A vacilante lanterna mágica de Proust

Ainda a via graça e a escrita…
Veja lá se se atreve e responda-me: quando escreve não inventa, descobre, digo, recua avançando? Caía a tarde, o cheiro a restolho esbatia-se com a brisa da bica de água fresca, e já a voz-pessoa, minha conhecida e sempre desejada, me interrompia sobre as coisas que escrevo (gosto, sabe disso, da sua escrita, gosto até das palavras omitidas, por vezes mais que as proferidas, rimou, ups...). Certamente, respondi, certamente que na escrita também avançamos recuando, e descobrir não exclui o inventar. E ela: e o inverso é verdadeiro. E eu: que lhe parece, não pensa que, por exemplo, na reflexão de Proust o que mais nos atinge é a percepção de que o meio do caminho nos confronta com passados que não nossos mas de que somos herdeiros e testemunhas? Gosto da sua pergunta, trauteou, folgo em saber que neste momento já sou mais que voz, está a sentir-me encarnada, digo, está sentir-me formas perfeitas e olhos bugalhados inteligentes (linda, perfeita, simples, sensual, que se há-de fazer?), está a sentir-me aqui nesta casa, ui a lareira do meu tamanho, céus, vida), mas vamos lá então à resposta que já estou atrasada para uma serenata de grilos.
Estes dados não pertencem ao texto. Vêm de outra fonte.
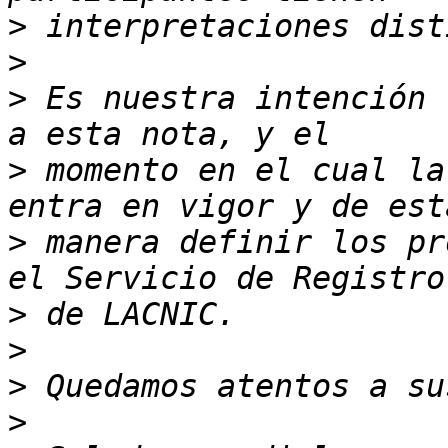
>
>
>
 Es nuestra intención 
>
 momento en el cual la
>
 manera definir los pr
>
>
>
>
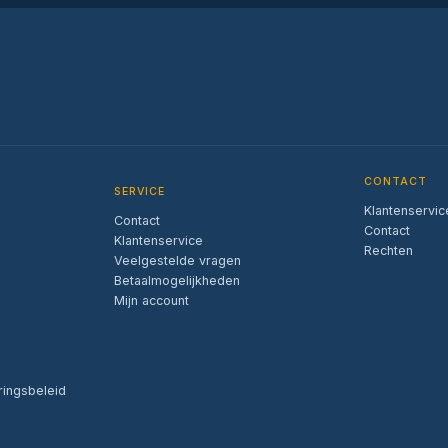
CONTACT
SERVICE
Klantenservic
Contact
Contact
Klantenservice
Rechten
Veelgestelde vragen
Betaalmogelijkheden
Mijn account
ringsbeleid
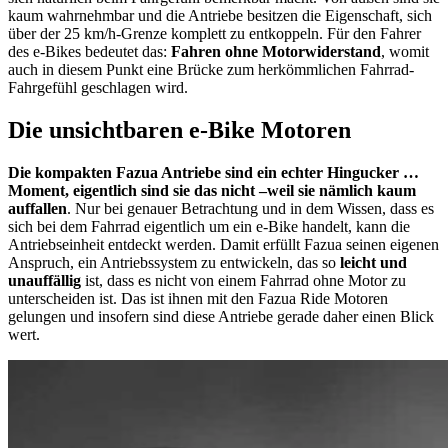
kaum wahrnehmbar und die Antriebe besitzen die Eigenschaft, sich
über der 25 km/h-Grenze komplett zu entkoppeln. Für den Fahrer
des e-Bikes bedeutet das:
Fahren ohne Motorwiderstand
, womit
auch in diesem Punkt eine Brücke zum herkömmlichen Fahrrad-
Fahrgefühl geschlagen wird.
Die unsichtbaren e-Bike Motoren
Die kompakten Fazua Antriebe sind ein echter Hingucker …
Moment, eigentlich sind sie das nicht –weil sie nämlich kaum
auffallen
. Nur bei genauer Betrachtung und in dem Wissen, dass es
sich bei dem Fahrrad eigentlich um ein e-Bike handelt, kann die
Antriebseinheit entdeckt werden. Damit erfüllt Fazua seinen eigenen
Anspruch, ein Antriebssystem zu entwickeln, das so
leicht und
unauffällig
ist, dass es nicht von einem Fahrrad ohne Motor zu
unterscheiden ist. Das ist ihnen mit den Fazua Ride Motoren
gelungen und insofern sind diese Antriebe gerade daher einen Blick
wert.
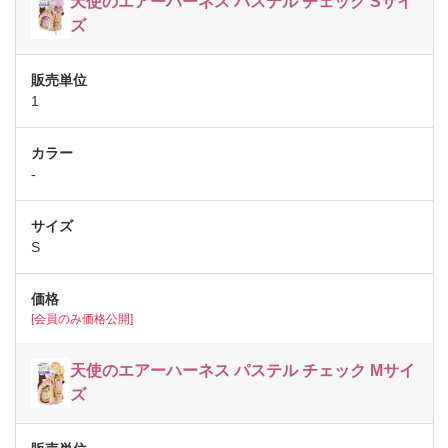
天使のエアーハーネス パステル チェック Sサイ
ズ
1
-
S
[会員のみ価格公開]
天使のエアーハーネス パステル チェック Mサイ
ズ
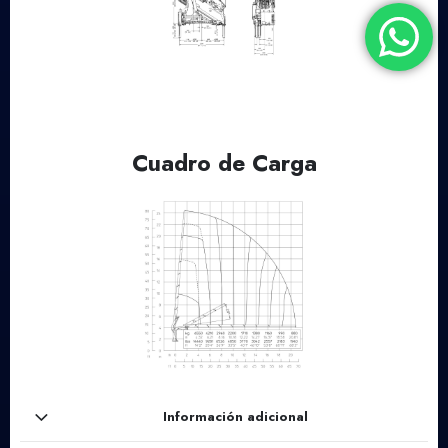
Cuadro de Carga
Información adicional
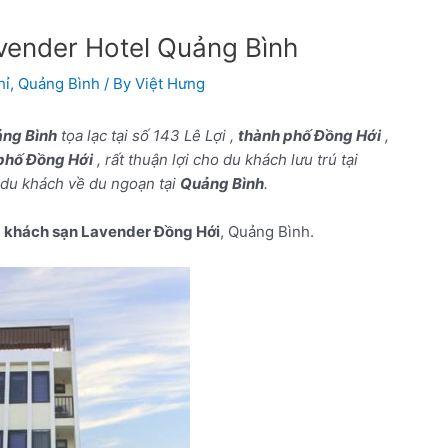
vender Hotel Quảng Bình
hỉ
,
Quảng Bình
/ By
Việt Hưng
ng Bình
tọa lạc tại số 143 Lê Lợi ,
thành phố Đồng Hới
,
phố Đồng Hới
, rất thuận lợi cho du khách lưu trú tại
i du khách về du ngoạn tại
Quảng Bình
.
a
khách sạn Lavender Đồng Hới
, Quảng Bình.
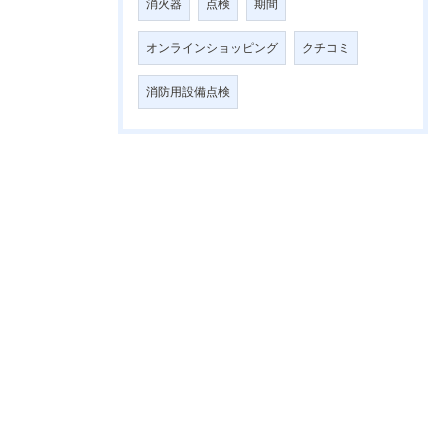
消火器
点検
期間
オンラインショッピング
クチコミ
消防用設備点検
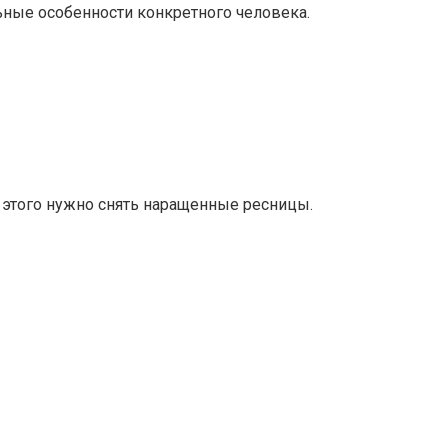
ьные особенности конкретного человека.
 этого нужно снять наращенные ресницы.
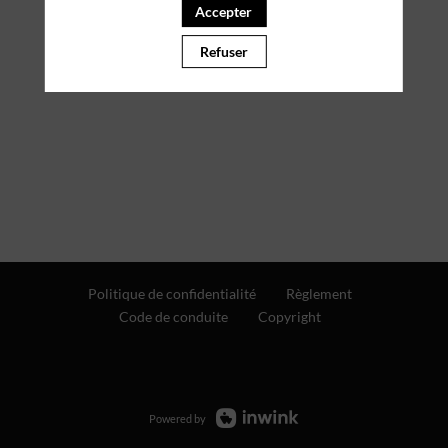
Accepter
Refuser
Politique de confidentialité
Règlement
Code de conduite
Copyright
Powered by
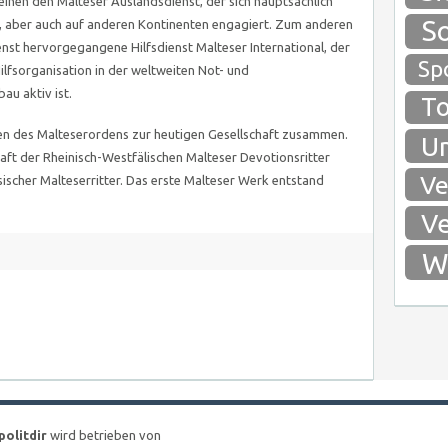
einen den Malteser Auslandsdienst, der sich hauptsächlich
So
a, aber auch auf anderen Kontinenten engagiert. Zum anderen
enst hervorgegangene Hilfsdienst Malteser International, der
Spo
lfsorganisation in der weltweiten Not- und
au aktiv ist.
To
nen des Malteserordens zur heutigen Gesellschaft zusammen.
Um
ft der Rheinisch-Westfälischen Malteser Devotionsritter
Ve
ischer Malteserritter. Das erste Malteser Werk entstand
Ve
Wi
politdir
wird betrieben von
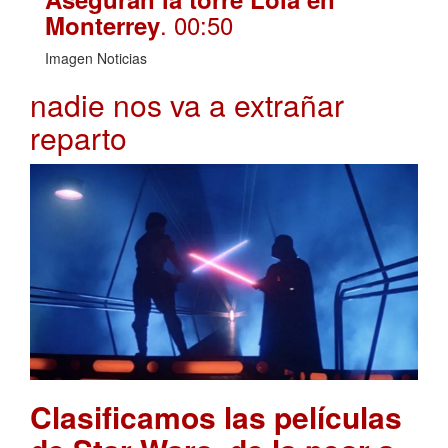
. 00:50
Monterrey
Imagen Noticias
nadie nos va a extrañar
reparto
Clasificamos las películas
Seja. Claro que sim, a reflexão de Proust ilustra bem a navegação no tempo (navegar oscilar, consegue perceber?). Adiante que hoje não tenho tempo, deixe esse seu ar de “que linda ela é”, e pergunte o que eu sei que vai perguntar, quer saber se eu sou a voz do Ser. Ora essa, ripostei, se sabe o que lhe ia perguntar, responda e vamos ver o que dá o tira-teimas. Seja, ciciou, seja como quer, vamos lá então, já entendi que precisa de me tocar, acalme-se, agora não é hora. Aí vai a resposta. Sim, é sim, para si sou a voz do Ser, e sim, sou a voz do Ser num corpo (e alma), únicos e perfeitos: sou eu que represento (e dou sentido) à sua existência, também por meio da via graça: assim no jeito da vacilante lanterna mágica de Proust.